__Work instructions__
Render the text read from every item as a Markdown table with the columns Row and Text: one row per line, numbered in order, skipping blank lines. Leave the pictures out.

__Data__
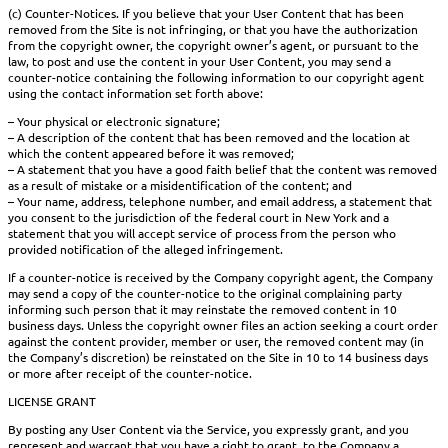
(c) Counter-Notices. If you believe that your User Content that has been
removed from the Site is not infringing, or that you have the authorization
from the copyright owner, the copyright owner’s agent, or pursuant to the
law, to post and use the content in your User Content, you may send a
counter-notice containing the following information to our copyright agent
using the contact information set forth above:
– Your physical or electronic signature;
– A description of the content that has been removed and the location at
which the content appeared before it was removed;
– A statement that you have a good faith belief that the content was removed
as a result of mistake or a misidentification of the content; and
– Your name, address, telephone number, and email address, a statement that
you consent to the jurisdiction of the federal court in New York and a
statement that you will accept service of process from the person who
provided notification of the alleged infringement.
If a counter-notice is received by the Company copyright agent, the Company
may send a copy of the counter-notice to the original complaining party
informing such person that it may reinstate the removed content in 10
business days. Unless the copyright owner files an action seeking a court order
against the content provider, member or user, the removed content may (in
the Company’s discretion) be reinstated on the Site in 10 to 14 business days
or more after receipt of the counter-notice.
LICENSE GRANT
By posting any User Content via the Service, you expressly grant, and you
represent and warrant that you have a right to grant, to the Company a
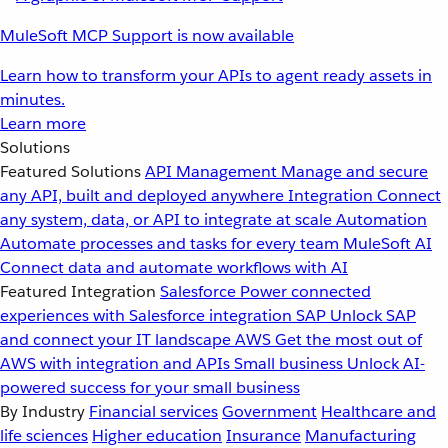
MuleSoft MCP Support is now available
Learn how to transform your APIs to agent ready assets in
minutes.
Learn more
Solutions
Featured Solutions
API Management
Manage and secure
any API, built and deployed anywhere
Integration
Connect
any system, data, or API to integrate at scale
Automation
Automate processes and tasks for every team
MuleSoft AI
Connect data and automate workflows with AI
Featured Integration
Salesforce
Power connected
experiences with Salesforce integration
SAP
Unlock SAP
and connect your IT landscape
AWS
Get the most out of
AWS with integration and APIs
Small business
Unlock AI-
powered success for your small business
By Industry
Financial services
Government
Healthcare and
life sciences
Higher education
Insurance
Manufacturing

__Reply__
| Row | Text |
|---|---|
| 1 | (c) Counter-Notices. If you believe that your User Content that has been |
| 2 | removed from the Site is not infringing, or that you have the authorization |
| 3 | from the copyright owner, the copyright owner’s agent, or pursuant to the |
| 4 | law, to post and use the content in your User Content, you may send a |
| 5 | counter-notice containing the following information to our copyright agent |
| 6 | using the contact information set forth above: |
| 7 | – Your physical or electronic signature; |
| 8 | – A description of the content that has been removed and the location at |
| 9 | which the content appeared before it was removed; |
| 10 | – A statement that you have a good faith belief that the content was removed |
| 11 | as a result of mistake or a misidentification of the content; and |
| 12 | – Your name, address, telephone number, and email address, a statement that |
| 13 | you consent to the jurisdiction of the federal court in New York and a |
| 14 | statement that you will accept service of process from the person who |
| 15 | provided notification of the alleged infringement. |
| 16 | If a counter-notice is received by the Company copyright agent, the Company |
| 17 | may send a copy of the counter-notice to the original complaining party |
| 18 | informing such person that it may reinstate the removed content in 10 |
| 19 | business days. Unless the copyright owner files an action seeking a court order |
| 20 | against the content provider, member or user, the removed content may (in |
| 21 | the Company’s discretion) be reinstated on the Site in 10 to 14 business days |
| 22 | or more after receipt of the counter-notice. |
| 23 | LICENSE GRANT |
| 24 | By posting any User Content via the Service, you expressly grant, and you |
| 25 | represent and warrant that you have a right to grant, to the Company a |
| 26 | MuleSoft MCP Support is now available |
| 27 | Learn how to transform your APIs to agent ready assets in |
| 28 | minutes. |
| 29 | Learn more |
| 30 | Solutions |
| 31 | Featured Solutions |
| 32 | API Management |
| 33 | Manage and secure |
| 34 | any API, built and deployed anywhere |
| 35 | Integration |
| 36 | Connect |
| 37 | any system, data, or API to integrate at scale |
| 38 | Automation |
| 39 | Automate processes and tasks for every team |
| 40 | MuleSoft AI |
| 41 | Connect data and automate workflows with AI |
| 42 | Featured Integration |
| 43 | Salesforce |
| 44 | Power connected |
| 45 | experiences with Salesforce integration |
| 46 | SAP |
| 47 | Unlock SAP |
| 48 | and connect your IT landscape |
| 49 | AWS |
| 50 | Get the most out of |
| 51 | AWS with integration and APIs |
| 52 | Small business |
| 53 | Unlock AI- |
| 54 | powered success for your small business |
| 55 | By Industry |
| 56 | Financial services |
| 57 | Government |
| 58 | Healthcare and |
| 59 | life sciences |
| 60 | Higher education |
| 61 | Insurance |
| 62 | Manufacturing |